**DATA EXTRACT:**
"""

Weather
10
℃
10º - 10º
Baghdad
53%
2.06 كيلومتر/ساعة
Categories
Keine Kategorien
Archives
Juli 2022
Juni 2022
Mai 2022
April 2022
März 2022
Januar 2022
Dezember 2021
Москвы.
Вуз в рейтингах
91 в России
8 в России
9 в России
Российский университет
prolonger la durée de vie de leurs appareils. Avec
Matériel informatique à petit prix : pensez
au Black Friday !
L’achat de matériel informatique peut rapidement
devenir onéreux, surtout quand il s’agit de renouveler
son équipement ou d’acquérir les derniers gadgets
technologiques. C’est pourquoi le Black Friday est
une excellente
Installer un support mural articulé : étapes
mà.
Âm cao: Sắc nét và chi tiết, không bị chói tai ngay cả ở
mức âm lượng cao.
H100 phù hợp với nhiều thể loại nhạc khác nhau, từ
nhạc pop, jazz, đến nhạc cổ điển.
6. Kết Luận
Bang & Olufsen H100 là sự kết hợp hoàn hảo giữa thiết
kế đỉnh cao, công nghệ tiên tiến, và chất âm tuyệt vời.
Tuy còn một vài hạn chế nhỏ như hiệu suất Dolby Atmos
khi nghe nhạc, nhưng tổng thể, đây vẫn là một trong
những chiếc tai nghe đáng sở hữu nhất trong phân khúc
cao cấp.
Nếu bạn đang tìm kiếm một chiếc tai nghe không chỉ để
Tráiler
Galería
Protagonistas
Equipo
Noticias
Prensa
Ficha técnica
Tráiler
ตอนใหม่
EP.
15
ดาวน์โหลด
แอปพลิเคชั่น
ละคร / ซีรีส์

"""

Retype the records from their first line through the line that contains "Bang & Olufsen", both included, keeping every character unchanged.

**RESPONSE:**
Weather
10
℃
10º - 10º
Baghdad
53%
2.06 كيلومتر/ساعة
Categories
Keine Kategorien
Archives
Juli 2022
Juni 2022
Mai 2022
April 2022
März 2022
Januar 2022
Dezember 2021
Москвы.
Вуз в рейтингах
91 в России
8 в России
9 в России
Российский университет
prolonger la durée de vie de leurs appareils. Avec
Matériel informatique à petit prix : pensez
au Black Friday !
L’achat de matériel informatique peut rapidement
devenir onéreux, surtout quand il s’agit de renouveler
son équipement ou d’acquérir les derniers gadgets
technologiques. C’est pourquoi le Black Friday est
une excellente
Installer un support mural articulé : étapes
mà.
Âm cao: Sắc nét và chi tiết, không bị chói tai ngay cả ở
mức âm lượng cao.
H100 phù hợp với nhiều thể loại nhạc khác nhau, từ
nhạc pop, jazz, đến nhạc cổ điển.
6. Kết Luận
Bang & Olufsen H100 là sự kết hợp hoàn hảo giữa thiết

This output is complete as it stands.